The records |
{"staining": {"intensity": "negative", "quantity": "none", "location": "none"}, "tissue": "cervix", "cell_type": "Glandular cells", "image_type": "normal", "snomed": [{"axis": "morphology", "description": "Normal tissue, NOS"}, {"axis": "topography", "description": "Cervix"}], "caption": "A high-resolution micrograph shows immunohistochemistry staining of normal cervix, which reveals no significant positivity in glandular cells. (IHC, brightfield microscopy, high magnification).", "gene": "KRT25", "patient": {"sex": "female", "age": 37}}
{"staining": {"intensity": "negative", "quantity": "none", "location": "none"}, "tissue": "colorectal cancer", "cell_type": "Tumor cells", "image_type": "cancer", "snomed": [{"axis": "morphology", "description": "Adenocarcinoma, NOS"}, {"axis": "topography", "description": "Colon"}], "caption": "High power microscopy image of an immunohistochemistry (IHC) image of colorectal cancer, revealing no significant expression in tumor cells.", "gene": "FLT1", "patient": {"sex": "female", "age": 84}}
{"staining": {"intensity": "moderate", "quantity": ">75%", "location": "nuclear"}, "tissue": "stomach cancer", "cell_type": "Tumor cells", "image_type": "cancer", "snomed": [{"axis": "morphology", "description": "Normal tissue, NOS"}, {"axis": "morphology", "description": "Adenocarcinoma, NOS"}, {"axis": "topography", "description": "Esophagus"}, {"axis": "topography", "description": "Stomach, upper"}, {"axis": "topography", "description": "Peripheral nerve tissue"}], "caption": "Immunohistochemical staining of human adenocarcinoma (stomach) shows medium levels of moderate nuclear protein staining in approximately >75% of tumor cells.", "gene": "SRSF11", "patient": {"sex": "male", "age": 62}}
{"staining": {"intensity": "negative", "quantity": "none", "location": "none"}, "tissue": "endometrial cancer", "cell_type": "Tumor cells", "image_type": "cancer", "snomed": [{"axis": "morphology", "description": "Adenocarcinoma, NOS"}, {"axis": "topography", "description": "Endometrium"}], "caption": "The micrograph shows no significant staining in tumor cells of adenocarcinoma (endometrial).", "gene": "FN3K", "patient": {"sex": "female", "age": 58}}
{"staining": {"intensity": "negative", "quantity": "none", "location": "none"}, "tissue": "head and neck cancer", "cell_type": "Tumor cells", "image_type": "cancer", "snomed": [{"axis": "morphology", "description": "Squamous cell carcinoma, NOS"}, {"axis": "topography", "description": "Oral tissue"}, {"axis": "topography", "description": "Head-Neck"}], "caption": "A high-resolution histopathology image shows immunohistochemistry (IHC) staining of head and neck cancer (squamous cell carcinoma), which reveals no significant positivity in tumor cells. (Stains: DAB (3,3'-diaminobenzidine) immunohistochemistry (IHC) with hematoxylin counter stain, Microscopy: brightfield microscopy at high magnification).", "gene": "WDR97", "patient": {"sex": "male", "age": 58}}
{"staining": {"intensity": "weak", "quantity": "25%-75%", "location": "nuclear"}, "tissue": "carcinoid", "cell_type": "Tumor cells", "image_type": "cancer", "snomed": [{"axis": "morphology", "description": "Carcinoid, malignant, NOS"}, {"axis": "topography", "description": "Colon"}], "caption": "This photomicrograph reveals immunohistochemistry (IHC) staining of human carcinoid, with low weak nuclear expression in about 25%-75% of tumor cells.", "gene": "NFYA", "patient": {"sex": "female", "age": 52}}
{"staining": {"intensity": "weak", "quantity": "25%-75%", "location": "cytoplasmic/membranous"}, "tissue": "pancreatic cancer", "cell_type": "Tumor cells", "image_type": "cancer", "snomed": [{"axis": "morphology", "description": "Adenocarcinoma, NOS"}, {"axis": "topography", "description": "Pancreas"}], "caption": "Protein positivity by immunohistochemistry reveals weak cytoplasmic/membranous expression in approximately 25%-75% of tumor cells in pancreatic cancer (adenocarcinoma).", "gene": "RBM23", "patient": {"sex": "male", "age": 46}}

Exercise requirements | Every record must be retyped so that it matches the original exactly.

Result |
{"staining": {"intensity": "negative", "quantity": "none", "location": "none"}, "tissue": "cervix", "cell_type": "Glandular cells", "image_type": "normal", "snomed": [{"axis": "morphology", "description": "Normal tissue, NOS"}, {"axis": "topography", "description": "Cervix"}], "caption": "A high-resolution micrograph shows immunohistochemistry staining of normal cervix, which reveals no significant positivity in glandular cells. (IHC, brightfield microscopy, high magnification).", "gene": "KRT25", "patient": {"sex": "female", "age": 37}}
{"staining": {"intensity": "negative", "quantity": "none", "location": "none"}, "tissue": "colorectal cancer", "cell_type": "Tumor cells", "image_type": "cancer", "snomed": [{"axis": "morphology", "description": "Adenocarcinoma, NOS"}, {"axis": "topography", "description": "Colon"}], "caption": "High power microscopy image of an immunohistochemistry (IHC) image of colorectal cancer, revealing no significant expression in tumor cells.", "gene": "FLT1", "patient": {"sex": "female", "age": 84}}
{"staining": {"intensity": "moderate", "quantity": ">75%", "location": "nuclear"}, "tissue": "stomach cancer", "cell_type": "Tumor cells", "image_type": "cancer", "snomed": [{"axis": "morphology", "description": "Normal tissue, NOS"}, {"axis": "morphology", "description": "Adenocarcinoma, NOS"}, {"axis": "topography", "description": "Esophagus"}, {"axis": "topography", "description": "Stomach, upper"}, {"axis": "topography", "description": "Peripheral nerve tissue"}], "caption": "Immunohistochemical staining of human adenocarcinoma (stomach) shows medium levels of moderate nuclear protein staining in approximately >75% of tumor cells.", "gene": "SRSF11", "patient": {"sex": "male", "age": 62}}
{"staining": {"intensity": "negative", "quantity": "none", "location": "none"}, "tissue": "endometrial cancer", "cell_type": "Tumor cells", "image_type": "cancer", "snomed": [{"axis": "morphology", "description": "Adenocarcinoma, NOS"}, {"axis": "topography", "description": "Endometrium"}], "caption": "The micrograph shows no significant staining in tumor cells of adenocarcinoma (endometrial).", "gene": "FN3K", "patient": {"sex": "female", "age": 58}}
{"staining": {"intensity": "negative", "quantity": "none", "location": "none"}, "tissue": "head and neck cancer", "cell_type": "Tumor cells", "image_type": "cancer", "snomed": [{"axis": "morphology", "description": "Squamous cell carcinoma, NOS"}, {"axis": "topography", "description": "Oral tissue"}, {"axis": "topography", "description": "Head-Neck"}], "caption": "A high-resolution histopathology image shows immunohistochemistry (IHC) staining of head and neck cancer (squamous cell carcinoma), which reveals no significant positivity in tumor cells. (Stains: DAB (3,3'-diaminobenzidine) immunohistochemistry (IHC) with hematoxylin counter stain, Microscopy: brightfield microscopy at high magnification).", "gene": "WDR97", "patient": {"sex": "male", "age": 58}}
{"staining": {"intensity": "weak", "quantity": "25%-75%", "location": "nuclear"}, "tissue": "carcinoid", "cell_type": "Tumor cells", "image_type": "cancer", "snomed": [{"axis": "morphology", "description": "Carcinoid, malignant, NOS"}, {"axis": "topography", "description": "Colon"}], "caption": "This photomicrograph reveals immunohistochemistry (IHC) staining of human carcinoid, with low weak nuclear expression in about 25%-75% of tumor cells.", "gene": "NFYA", "patient": {"sex": "female", "age": 52}}
{"staining": {"intensity": "weak", "quantity": "25%-75%", "location": "cytoplasmic/membranous"}, "tissue": "pancreatic cancer", "cell_type": "Tumor cells", "image_type": "cancer", "snomed": [{"axis": "morphology", "description": "Adenocarcinoma, NOS"}, {"axis": "topography", "description": "Pancreas"}], "caption": "Protein positivity by immunohistochemistry reveals weak cytoplasmic/membranous expression in approximately 25%-75% of tumor cells in pancreatic cancer (adenocarcinoma).", "gene": "RBM23", "patient": {"sex": "male", "age": 46}}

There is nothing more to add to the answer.